-- PROVIDED PASSAGE --
Start of Block
General James Thomas Hill (born October 8, 1946) is a retired United States Army four-star general who served as commander of United States Southern Command from 2002 to 2004. Hill also served as the Commanding General, I Corps and Fort Lewis.

Military career
Hill is from El Paso, Texas, and was commissioned into the Infantry following graduation from Trinity University in San Antonio, Texas, in 1968. A graduate of the Command and General Staff College and the National War College, he also holds a master's degree in Personnel Management from Central Michigan University.

After completion of the Infantry Officers Basic, Ranger, and Airborne Courses, and an initial assignment at Fort Hood, Texas, Hill served with the 2–502nd Infantry, part of the 101st Airborne Division (Airmobile), in the Republic of Vietnam as a rifle platoon leader, recon platoon leader, company executive officer, and company commander.
End of Block
-- CHECK YOUR UNDERSTANDING --
1) From the James Thomas Hill text, list every position Hill held with the 2–502nd Infantry in Vietnam.
2) Using the James Thomas Hill text, rewrite the paragraph that begins "Hill is from El Paso" as a short bulleted list that keeps its main facts.
3) Output the part of the James Thomas Hill text starting with "Military career" and going on through "Central Michigan University.", word for word.
The data that follows comes from a different source than the James Thomas Hill text.

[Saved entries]
Start of Block
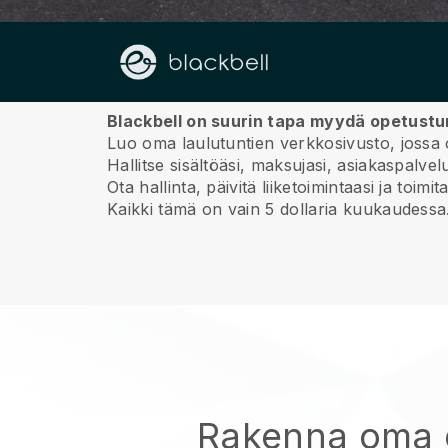
Meistä
Blackbell on suurin tapa myydä opetustu
Luo oma laulutuntien verkkosivusto, jossa o
Hallitse sisältöäsi, maksujasi, asiakaspalvelu
Ota hallinta, päivitä liiketoimintaasi ja to
Kaikki tämä on vain 5 dollaria kuukaudessa
Rakenna oma 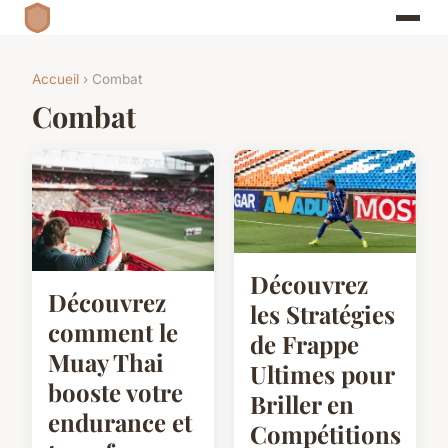
Accueil
› Combat
Combat
Découvrez
Découvrez
les Stratégies
comment le
de Frappe
Muay Thai
Ultimes pour
booste votre
Briller en
endurance et
Compétitions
End of Block
-- EXPECTED RESULTS --
1)
- Rifle platoon leader
- Recon platoon leader
- Company executive officer
- Company commander

2)
- From El Paso, Texas
- Graduated from Trinity University in San Antonio, Texas, in 1968 and was commissioned into the Infantry
- Graduate of the Command and General Staff College and the National War College
- Holds a master's degree in Personnel Management from Central Michigan University

3)
Military career
Hill is from El Paso, Texas, and was commissioned into the Infantry following graduation from Trinity University in San Antonio, Texas, in 1968. A graduate of the Command and General Staff College and the National War College, he also holds a master's degree in Personnel Management from Central Michigan University.